Aslında bakıyoruz her şeyde olduğu gibi bizim öğretimiz bu konuda da çok uygun. İşler yürümeli, yarım bırakılmamalı. Zaten doğa boşluk kabul etmez. Alevi Öğretisine baktığım zaman gerçekten dünyada birçok inanç ve kültür yapısının çözemediği alanlarda, yaşamla ilgili, doğayla ilgili, insanla ilgili… Bu yolun nasıl pratik çözümlerinin olduğunu rahatlıkla görebiliriz.
Pratik zekâ her zaman insana ve topluma çok şey kazandırır. Bir kere taklit edeceğiz. Bu ayıp değil, eksik bir şey de değil. Hayatta yeni bir şeyi denemede başarılı olmanın en pratik yol taklit etmektir. Bu konuda diğer insan veya diğer insanlar nasıl yapmışlar? Buna bakıp çözümler üretmek çok yararlı olur. Hatta bu bir zorunluluktur. Başka topluluklar bir problemi nasıl yenmişler? Onlara bakarak aynı şekilde kendi problemlerimizi yenebiliriz ve de bunu yapmak zorundayız. İlerlemenin en iyi yollarından birisi taklit etmektir. Bizim dünyaya bakışımız buna engel değil. Cemevleriyle ilgili şehirlerde karşılaştığımız sorunları nasıl çözebiliriz.

_Yönergeler ve koşullar_
Alevi öğretisini ve taklidi konu alan yukarıdaki metni tek bir harfini değiştirmeden baştan sona yazar mısın? Bundan sonraki satırlar başka bir kaynaktan alınmıştır.

_Veri kümesinden alıntı_
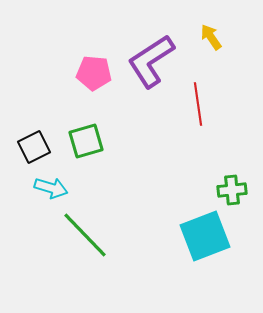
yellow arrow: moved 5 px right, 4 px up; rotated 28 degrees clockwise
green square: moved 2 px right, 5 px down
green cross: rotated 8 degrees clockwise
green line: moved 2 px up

_Alıştırma çıktısı_
Aslında bakıyoruz her şeyde olduğu gibi bizim öğretimiz bu konuda da çok uygun. İşler yürümeli, yarım bırakılmamalı. Zaten doğa boşluk kabul etmez. Alevi Öğretisine baktığım zaman gerçekten dünyada birçok inanç ve kültür yapısının çözemediği alanlarda, yaşamla ilgili, doğayla ilgili, insanla ilgili… Bu yolun nasıl pratik çözümlerinin olduğunu rahatlıkla görebiliriz.
Pratik zekâ her zaman insana ve topluma çok şey kazandırır. Bir kere taklit edeceğiz. Bu ayıp değil, eksik bir şey de değil. Hayatta yeni bir şeyi denemede başarılı olmanın en pratik yol taklit etmektir. Bu konuda diğer insan veya diğer insanlar nasıl yapmışlar? Buna bakıp çözümler üretmek çok yararlı olur. Hatta bu bir zorunluluktur. Başka topluluklar bir problemi nasıl yenmişler? Onlara bakarak aynı şekilde kendi problemlerimizi yenebiliriz ve de bunu yapmak zorundayız. İlerlemenin en iyi yollarından birisi taklit etmektir. Bizim dünyaya bakışımız buna engel değil. Cemevleriyle ilgili şehirlerde karşılaştığımız sorunları nasıl çözebiliriz.